Chiral sensing system based on the formation of diastereomeric metal complex on a homocysteine monolayer using field effect transistor

A self-assembled monolayer (SAM) of l-homocysteine (l-Hcy) formed on the surface of a gold-deposited gate of a field effect transistor (FET) was used to differentiate between enantiomers of amino acids, for which the formation of diastereomeric metal complexes is fundamental for chiral discrimination. Here, we focus our attention on the dependence of the FET response on the analyte amino acids, the central metal ions involved in complex formation, and the solution pH. Using the l-Hcy SAM-modified gate with added Cu(II), notable negative FET responses were enantioselectively observed for the l-enantiomers of alanine (Ala), phenylalanine, and tryptophan, whereas differences in the FET responses between enantiomers were negligible for asparagine and aspartic acid. Regarding the enantioselectivity for Ala, the addition of Cu(II) was demonstrated to show higher selectivity as compared to other metal ions such as Co(II) and Ni(II).

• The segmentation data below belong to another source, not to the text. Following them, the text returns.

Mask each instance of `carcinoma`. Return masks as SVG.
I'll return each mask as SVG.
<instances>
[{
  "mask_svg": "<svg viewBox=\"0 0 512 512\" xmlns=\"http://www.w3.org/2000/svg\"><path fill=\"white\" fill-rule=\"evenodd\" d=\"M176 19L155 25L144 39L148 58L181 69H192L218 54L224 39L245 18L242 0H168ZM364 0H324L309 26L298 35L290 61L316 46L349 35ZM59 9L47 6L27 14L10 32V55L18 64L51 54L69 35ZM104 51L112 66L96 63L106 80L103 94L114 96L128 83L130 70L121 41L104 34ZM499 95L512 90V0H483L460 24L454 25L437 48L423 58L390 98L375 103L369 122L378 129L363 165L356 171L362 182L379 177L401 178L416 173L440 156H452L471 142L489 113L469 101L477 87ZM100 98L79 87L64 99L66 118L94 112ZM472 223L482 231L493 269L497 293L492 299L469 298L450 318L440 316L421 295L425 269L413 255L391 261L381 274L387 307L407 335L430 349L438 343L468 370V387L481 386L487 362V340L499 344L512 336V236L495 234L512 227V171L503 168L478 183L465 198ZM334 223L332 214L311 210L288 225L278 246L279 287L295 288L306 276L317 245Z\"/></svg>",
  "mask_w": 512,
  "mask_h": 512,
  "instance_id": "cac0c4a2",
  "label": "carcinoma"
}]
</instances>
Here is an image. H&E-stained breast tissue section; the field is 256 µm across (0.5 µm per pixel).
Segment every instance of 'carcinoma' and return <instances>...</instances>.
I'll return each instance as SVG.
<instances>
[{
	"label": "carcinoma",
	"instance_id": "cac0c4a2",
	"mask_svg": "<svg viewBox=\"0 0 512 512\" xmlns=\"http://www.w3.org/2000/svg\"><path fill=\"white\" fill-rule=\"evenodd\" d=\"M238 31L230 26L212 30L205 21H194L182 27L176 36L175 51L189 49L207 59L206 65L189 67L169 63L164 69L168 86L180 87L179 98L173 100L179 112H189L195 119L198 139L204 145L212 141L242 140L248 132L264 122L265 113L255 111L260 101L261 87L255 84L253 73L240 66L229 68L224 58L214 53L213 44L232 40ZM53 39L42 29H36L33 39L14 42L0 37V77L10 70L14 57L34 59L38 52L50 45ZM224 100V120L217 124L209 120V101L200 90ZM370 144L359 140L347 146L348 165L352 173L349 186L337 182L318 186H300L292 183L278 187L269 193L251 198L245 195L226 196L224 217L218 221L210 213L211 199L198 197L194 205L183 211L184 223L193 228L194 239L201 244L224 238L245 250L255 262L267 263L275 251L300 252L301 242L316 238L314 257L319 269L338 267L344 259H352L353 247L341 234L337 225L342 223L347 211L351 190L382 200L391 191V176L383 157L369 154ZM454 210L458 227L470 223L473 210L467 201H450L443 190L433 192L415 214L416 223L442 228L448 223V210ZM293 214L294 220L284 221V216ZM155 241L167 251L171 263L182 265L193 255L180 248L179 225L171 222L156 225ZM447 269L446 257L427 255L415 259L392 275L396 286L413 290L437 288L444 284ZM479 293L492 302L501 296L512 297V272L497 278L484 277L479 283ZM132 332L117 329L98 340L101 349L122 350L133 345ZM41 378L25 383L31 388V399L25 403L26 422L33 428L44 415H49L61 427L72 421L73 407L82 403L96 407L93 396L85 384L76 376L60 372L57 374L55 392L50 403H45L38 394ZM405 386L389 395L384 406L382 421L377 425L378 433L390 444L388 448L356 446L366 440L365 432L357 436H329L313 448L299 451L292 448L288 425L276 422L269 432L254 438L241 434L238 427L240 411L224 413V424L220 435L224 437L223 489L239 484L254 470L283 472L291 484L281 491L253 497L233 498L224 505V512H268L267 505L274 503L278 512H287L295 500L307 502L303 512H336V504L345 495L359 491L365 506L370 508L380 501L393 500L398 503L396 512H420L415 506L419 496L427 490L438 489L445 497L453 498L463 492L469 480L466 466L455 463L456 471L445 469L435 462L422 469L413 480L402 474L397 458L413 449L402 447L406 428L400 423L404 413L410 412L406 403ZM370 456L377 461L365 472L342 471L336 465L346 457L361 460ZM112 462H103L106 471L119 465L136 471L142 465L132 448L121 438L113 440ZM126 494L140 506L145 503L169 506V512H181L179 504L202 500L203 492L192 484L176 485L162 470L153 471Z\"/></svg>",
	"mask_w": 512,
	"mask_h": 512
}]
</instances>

Moreover, for the addition of l-Ala and Cu(II), a particularly strong negative FET response was observed at pH 5.5.

► Au-coated gate of field effect transistors was modified by a homocysteine monolayer. ► Diastereomeric metal complexes on the gate were utilized to develop chiral sensors. ► Enantiomers of several amino acids were successfully discriminated by using Cu(II). ► The enantioselectivity for alanine was the highest for Cu(II) than other metal ions. ► A particular response was observed at pH 5.5 for l-alanine and Cu(II).